The irresistible nostalgia of Yoo Hoo, Mrs. Goldberg as depicted in its theatrical poster.
Aviva Kempner's film covers the life of the scriptwriter and actress Gertrude Berg. This skilled director imparts a deeply personal story, masterfully juxtaposes it with U.S. social history--crossing the Great Depression, WWII, the birth of television, and the tumultuous McCarthy Era--and provides a feminist lens on a woman who conquered radio, television, and the theater. Yoo Hoo, Mrs. Goldberg underscores a unique moment in our history when the Jewish experience crossed over into households composed of African Americans, corn-fed Heartland Americans, and even Catholic-American nuns looking riveted as they listened to The Rise of the Goldbergs.
The time was the Great Depression; the medium was radio. FDR credited a fictionalized radio family with getting America through its darkest hours. When wife Eleanor was the most admired woman in the United States, Berg was a close second (and, among the highest-earning women, Berg ranked above the First Lady). In watching the film with my own mother--a Greek-American who, in 1955, found herself in Hopewell, Virginia (after her quasi-arranged marriage to my late father) where ordering a bagel at the local, drug-store counter drew puzzled looks and a plate of white toast spread with southern hospitality, and whose Easter was so audacious as to fall on a different date--we marveled at the universal appeal of Berg's character, Molly Goldberg. This enormous popularity lasted from her 1929 radio days through her bittersweet, 1949 transition to television.

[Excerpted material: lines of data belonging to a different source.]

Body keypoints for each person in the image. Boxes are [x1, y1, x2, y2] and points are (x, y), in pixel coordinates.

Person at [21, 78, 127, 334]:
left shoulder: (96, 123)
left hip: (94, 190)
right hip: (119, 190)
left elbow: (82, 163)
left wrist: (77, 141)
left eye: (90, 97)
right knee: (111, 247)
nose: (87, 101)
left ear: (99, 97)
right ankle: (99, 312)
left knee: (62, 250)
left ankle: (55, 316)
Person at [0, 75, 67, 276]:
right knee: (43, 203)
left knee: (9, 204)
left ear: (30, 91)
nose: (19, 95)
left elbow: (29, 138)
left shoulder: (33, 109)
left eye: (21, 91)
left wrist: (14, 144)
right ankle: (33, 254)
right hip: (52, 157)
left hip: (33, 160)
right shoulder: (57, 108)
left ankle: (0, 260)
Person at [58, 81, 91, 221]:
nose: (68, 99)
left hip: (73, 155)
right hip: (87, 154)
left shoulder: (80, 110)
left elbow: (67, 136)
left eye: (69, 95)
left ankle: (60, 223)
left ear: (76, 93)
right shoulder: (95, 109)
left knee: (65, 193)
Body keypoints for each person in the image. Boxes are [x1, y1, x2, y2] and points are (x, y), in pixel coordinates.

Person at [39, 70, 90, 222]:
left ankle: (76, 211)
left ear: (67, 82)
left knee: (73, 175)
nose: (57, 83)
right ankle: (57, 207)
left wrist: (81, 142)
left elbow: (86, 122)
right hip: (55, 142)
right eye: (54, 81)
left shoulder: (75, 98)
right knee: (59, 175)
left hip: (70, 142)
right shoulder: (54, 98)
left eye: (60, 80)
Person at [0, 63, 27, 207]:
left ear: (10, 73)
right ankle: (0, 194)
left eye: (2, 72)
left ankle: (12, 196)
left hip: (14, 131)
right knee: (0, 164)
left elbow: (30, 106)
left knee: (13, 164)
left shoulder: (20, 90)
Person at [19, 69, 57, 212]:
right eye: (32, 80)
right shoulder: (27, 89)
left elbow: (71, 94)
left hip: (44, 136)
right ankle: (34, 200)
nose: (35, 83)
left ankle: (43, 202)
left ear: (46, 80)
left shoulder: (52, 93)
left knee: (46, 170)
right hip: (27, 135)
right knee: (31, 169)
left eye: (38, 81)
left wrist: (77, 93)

The actress Gertrude Berg was also a prolific scriptwriter. She penned more than 12,000 scripts for radio, television, and the theater.
Berg won an Emmy as Best Actress, a Tony for her performance in the play A Majority of One on Broadway (adapted for the screen starring Rosalind Russell), and fame beyond her wildest dreams. However, her life was not always so charmed. As a child, her brother died from diphtheria, a loss from which her mother, Dinah, never recovered. As Dinah's mental condition worsened, Berg was forced to institutionalize her. In sublimating personal tragedy and throwing herself into work, she created more than 12,000 scripts for television, film, and the stage. After Dinah passed away, Berg found she had visited her only two times, but wrote what is thought to be one of The Goldbergs' funniest episodes in which the character who plays Molly's brother, Uncle David, says to his friend, the proud father of a dentist, "I'm sorry, but a dentist is not a doctor. DDS is not M.D. My son is a real doctor." (I hasten to add that this isn't just an old-fashioned, Jewish point of view, but the current Greek-American position on "M.D." as well. Ask my mother, Aphrodite, her son is a real doctor too. And, like Uncle David, she will never let you forget it.)
Many fascinating examples of social and political events that affected both Berg and America unfold in this compelling documentary. Most notable among them involved her co-star, social activist, Philip Loeb. He was blacklisted and became one of the casualties of the Red Scare whose flames were fanned by Congress's House Un-American Activities Committee. Loeb could no longer find work in film or television, but only occasionally on the New York stage. Tragically, he committed suicide in 1955.
Candid interviews with Berg's family, friends, and colleagues coalesce almost seamlessly with interesting, socio-cultural perspectives by Supreme Court Justice Ruth Bader Ginsburg, television pioneer Norman Lear, and Emmy-winning actor Ed Asner, admitting how uncomfortable the Yiddish-inspired accents he heard on the radio made him feel as a Midwestern teen wanting nothing more than, "to blend." Perspectives also come from women who saw their African-American and Greek-American grandmothers in Molly. Another woman describes the joy her mother, who had no relatives survive the Holocaust, felt in claiming the Goldberg family as her own. In Yoo Hoo, Mrs. Goldberg, Kempner frames not only the heart and soul of an extraordinary woman, but her parallel in a troubled, yet resilient, America surviving in the best of times and the worst of times.
Yoo Hoo, Mrs. Goldberg. Directed, written, and produced by Aviva Kempner. Cast: Supreme Court Justice Ruth Bader Ginsburg, Norman Lear, Ed Asner, Susan Stamberg, Chris Milanos Downey, and others. Running time, 1:32. Unrated.